Princess Margaret Cancer Centre, 610 University Ave, Toronto, ON M5G 2M9, Canada.
Elekta Instrument AB, Kungstensgatan 18, BOX 7593, SE-10393 Stockholm, Sweden.
Phys Med. 2020 Apr;72:80-87. doi: 10.1016/j.ejmp.2020.03.015. Epub 2020 Mar 28.
Monte Carlo (MC) simulations are a powerful tool for improving image quality in X-ray based imaging modalities. An accurate X-ray source model is essential to MC modeling for CBCT but can be difficult to implement on a GPU while maintaining efficiency and memory limitations. A statistical analysis of the photon distribution from a MC X-ray tube simulation is conducted in hopes of building a compact source model.
MATERIALS & METHODS: MC simulations of an X-ray tube were carried out using BEAMnrc. The resulting photons were sorted into four categories: primary, scatter, off-focal radiation (OFR), and both (scatter and OFR). A statistical analysis of the photon components (energy, position, direction) was completed. A novel method for a compact (memory efficient) representation of the PHSP data was implemented and tested using different statistical based linear transformations (PCA, ZCA, ICA), as well as a geometrical transformation.

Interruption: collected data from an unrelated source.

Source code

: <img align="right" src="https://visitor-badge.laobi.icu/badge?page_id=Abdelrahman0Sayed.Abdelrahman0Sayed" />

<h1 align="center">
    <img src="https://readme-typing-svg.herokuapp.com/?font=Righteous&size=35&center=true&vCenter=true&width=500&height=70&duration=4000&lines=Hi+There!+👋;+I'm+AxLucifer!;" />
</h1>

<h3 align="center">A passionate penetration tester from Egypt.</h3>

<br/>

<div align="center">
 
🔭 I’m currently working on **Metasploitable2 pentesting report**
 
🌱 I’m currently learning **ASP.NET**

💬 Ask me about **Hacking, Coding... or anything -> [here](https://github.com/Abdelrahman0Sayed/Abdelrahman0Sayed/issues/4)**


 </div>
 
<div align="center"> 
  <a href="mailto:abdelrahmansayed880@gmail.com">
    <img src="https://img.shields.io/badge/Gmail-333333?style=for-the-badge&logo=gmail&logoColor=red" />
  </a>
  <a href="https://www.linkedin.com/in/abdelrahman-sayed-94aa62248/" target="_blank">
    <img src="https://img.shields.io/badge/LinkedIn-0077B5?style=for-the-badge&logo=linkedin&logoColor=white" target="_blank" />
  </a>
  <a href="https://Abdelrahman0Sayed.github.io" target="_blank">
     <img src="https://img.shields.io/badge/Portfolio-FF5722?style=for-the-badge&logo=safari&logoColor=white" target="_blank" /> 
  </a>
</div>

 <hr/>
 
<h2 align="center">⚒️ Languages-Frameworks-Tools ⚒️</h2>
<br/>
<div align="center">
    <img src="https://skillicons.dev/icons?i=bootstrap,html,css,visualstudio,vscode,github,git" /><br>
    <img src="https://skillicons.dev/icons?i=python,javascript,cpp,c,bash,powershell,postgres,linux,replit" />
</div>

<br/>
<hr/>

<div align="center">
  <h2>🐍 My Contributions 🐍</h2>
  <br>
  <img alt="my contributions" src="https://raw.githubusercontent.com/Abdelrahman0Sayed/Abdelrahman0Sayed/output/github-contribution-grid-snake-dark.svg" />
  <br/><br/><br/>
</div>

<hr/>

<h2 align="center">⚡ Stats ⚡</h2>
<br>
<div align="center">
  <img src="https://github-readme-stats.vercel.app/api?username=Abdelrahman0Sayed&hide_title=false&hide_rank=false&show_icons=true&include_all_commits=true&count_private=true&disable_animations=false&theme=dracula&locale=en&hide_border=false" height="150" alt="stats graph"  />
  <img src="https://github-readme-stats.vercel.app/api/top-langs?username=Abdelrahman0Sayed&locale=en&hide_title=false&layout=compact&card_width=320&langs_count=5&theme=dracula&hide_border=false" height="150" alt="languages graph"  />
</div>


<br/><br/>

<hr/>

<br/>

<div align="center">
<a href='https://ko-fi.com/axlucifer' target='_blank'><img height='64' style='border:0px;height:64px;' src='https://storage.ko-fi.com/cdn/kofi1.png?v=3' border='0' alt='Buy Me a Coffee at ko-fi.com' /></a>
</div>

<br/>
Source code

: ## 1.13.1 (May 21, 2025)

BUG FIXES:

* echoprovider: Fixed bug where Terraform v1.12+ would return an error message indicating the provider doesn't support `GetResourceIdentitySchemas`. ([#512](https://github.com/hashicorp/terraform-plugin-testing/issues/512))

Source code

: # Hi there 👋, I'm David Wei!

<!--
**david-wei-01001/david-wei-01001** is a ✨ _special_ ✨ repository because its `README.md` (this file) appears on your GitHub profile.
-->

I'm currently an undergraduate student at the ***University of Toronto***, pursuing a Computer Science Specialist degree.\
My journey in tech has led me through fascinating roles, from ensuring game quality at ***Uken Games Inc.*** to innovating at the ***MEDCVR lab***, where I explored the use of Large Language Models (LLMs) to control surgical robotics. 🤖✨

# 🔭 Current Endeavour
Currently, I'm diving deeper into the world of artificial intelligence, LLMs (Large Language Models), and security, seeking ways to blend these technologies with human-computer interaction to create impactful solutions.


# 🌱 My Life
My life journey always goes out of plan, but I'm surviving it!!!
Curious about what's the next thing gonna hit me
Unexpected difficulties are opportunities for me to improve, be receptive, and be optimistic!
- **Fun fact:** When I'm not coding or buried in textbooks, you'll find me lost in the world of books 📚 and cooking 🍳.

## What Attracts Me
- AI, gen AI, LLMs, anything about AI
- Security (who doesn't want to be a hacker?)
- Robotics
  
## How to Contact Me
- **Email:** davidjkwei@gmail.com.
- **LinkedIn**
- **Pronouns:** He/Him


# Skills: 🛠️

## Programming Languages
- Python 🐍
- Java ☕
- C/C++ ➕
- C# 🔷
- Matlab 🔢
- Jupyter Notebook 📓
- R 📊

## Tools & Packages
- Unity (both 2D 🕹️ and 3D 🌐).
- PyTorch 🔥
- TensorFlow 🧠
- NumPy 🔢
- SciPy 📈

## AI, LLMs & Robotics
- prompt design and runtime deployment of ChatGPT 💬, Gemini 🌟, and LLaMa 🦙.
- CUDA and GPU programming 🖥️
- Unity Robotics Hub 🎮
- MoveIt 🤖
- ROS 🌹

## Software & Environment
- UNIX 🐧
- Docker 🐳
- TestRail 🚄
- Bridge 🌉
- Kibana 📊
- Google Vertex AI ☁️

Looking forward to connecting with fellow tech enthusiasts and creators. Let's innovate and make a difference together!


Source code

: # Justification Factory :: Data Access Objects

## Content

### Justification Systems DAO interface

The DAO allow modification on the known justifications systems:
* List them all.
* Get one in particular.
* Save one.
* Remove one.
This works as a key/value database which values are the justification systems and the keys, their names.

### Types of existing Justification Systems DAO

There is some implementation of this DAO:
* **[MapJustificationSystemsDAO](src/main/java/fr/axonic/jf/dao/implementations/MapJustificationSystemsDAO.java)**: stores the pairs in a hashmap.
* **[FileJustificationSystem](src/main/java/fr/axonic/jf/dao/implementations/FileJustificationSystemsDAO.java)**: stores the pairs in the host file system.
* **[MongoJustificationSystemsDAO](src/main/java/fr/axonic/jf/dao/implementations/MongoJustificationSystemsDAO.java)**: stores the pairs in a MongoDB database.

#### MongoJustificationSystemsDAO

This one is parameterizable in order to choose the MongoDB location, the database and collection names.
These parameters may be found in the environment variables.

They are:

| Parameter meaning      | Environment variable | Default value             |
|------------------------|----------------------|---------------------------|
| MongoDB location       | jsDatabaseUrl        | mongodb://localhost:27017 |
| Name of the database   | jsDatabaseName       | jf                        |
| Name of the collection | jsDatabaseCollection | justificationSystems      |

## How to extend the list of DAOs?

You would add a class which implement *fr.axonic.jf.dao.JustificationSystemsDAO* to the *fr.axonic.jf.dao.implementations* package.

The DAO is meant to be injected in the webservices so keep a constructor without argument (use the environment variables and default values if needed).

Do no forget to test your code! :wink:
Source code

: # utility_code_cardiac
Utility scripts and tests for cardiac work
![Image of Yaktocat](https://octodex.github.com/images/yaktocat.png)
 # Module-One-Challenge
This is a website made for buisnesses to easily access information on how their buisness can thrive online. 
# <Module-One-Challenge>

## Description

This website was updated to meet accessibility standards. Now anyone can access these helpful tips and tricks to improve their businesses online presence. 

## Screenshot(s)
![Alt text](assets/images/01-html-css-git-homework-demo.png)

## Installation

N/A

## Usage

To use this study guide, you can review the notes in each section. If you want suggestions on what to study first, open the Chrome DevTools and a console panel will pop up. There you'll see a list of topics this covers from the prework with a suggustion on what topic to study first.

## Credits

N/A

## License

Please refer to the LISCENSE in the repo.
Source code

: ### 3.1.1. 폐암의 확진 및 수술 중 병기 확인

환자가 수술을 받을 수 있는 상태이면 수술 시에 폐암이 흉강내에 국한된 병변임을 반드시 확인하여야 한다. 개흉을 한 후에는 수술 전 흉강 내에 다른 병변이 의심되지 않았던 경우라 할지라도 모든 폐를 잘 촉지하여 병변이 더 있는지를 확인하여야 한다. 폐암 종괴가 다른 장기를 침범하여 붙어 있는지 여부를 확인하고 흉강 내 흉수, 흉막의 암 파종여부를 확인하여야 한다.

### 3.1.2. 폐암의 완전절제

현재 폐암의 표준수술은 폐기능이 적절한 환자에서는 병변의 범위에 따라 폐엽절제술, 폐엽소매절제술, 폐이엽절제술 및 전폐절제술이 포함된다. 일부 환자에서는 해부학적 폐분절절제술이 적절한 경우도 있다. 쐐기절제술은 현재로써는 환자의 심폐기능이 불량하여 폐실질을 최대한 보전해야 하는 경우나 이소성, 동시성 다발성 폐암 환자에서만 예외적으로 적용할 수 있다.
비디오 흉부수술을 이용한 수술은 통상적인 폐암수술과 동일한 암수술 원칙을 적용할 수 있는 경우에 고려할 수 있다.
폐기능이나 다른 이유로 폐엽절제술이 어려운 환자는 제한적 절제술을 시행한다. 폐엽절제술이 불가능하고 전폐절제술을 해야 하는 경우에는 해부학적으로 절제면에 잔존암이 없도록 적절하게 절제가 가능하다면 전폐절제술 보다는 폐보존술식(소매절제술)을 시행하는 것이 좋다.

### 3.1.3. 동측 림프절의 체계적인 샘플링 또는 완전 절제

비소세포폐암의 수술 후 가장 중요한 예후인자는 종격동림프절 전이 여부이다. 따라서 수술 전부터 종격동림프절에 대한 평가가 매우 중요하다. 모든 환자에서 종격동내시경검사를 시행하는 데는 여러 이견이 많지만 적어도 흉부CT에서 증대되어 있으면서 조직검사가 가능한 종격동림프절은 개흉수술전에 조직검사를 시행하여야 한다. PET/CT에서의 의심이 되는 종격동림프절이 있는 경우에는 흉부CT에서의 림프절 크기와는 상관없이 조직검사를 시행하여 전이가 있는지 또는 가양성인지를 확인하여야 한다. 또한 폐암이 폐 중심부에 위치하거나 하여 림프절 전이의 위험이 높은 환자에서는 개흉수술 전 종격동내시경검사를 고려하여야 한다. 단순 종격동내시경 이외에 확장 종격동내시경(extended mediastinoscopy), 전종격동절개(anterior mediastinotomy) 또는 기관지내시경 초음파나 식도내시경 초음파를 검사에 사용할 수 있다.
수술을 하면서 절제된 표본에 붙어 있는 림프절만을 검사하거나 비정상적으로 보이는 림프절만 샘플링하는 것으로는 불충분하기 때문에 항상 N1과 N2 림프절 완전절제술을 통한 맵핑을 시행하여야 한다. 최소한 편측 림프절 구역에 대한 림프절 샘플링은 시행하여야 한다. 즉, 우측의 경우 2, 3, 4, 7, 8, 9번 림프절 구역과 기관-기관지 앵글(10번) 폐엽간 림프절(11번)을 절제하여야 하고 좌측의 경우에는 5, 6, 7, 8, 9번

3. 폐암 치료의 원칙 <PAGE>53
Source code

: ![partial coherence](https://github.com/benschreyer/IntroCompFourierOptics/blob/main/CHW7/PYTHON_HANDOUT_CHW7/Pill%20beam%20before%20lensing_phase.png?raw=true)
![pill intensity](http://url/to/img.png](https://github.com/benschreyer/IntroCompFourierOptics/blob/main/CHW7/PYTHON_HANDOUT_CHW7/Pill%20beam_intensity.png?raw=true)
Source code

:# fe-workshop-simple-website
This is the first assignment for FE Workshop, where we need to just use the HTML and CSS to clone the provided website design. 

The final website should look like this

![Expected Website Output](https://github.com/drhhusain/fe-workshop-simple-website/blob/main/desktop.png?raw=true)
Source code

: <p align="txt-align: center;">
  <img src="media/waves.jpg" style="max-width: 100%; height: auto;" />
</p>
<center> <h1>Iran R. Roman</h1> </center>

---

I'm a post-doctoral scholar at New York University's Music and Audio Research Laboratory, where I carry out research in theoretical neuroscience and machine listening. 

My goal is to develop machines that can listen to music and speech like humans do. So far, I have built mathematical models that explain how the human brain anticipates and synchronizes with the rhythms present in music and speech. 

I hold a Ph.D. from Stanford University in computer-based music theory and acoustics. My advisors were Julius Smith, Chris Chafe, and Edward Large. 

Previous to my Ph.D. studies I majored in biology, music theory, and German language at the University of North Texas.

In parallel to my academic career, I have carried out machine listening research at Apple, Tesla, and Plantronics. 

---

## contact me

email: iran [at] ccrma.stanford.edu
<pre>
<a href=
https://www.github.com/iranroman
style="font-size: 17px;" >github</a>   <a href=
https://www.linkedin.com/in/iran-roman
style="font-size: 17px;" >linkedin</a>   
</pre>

The statistical analysis showed all photon groupings had strong correlations between position and direction, with the largest correlation in the primary data. The novel method was successful in compactly representing the primary (error < 2%) and scatter (error < 6%) photon groupings by reducing the component correlations.
DISCUSSION & CONCLUSION: Statistical linear transforms provide a method of reducing the memory required to accurately simulate an X-ray source in a GPU MC system. If all photon types are required, the proposed method reduces the memory requirements by 3.8 times. When only primary and scatter data is needed, the memory requirement is reduced from gigabytes to kilobytes.
蒙特卡罗(MC)模拟是提高基于 X 射线的成像方式图像质量的强大工具。对于 CBCT 的 MC 建模,准确的 X 射线源模型是必不可少的,但在 GPU 上实现时,由于效率和内存限制,可能会很困难。对 MC X 射线管模拟的光子分布进行统计分析,以期建立紧凑的源模型。
使用 BEAMnrc 对 X 射线管进行 MC 模拟。将产生的光子分为四类:初级、散射、离焦辐射(OFR)和两者(散射和 OFR)。完成了对光子成分(能量、位置、方向)的统计分析。实施了一种用于紧凑(内存高效)表示 PHSP 数据的新方法,并使用不同的基于统计的线性变换(PCA、ZCA、ICA)以及几何变换对其进行了测试。
统计分析表明,所有光子分组在位置和方向之间都具有很强的相关性,在初级数据中相关性最大。新方法通过减少成分相关性,成功地紧凑地表示了初级(误差<2%)和散射(误差<6%)光子分组。
统计线性变换为在 GPU MC 系统中准确模拟 X 射线源提供了一种减少所需内存的方法。如果需要所有光子类型,则该方法将内存需求减少了 3.8 倍。当仅需要初级和散射数据时,内存需求从千兆字节减少到千字节。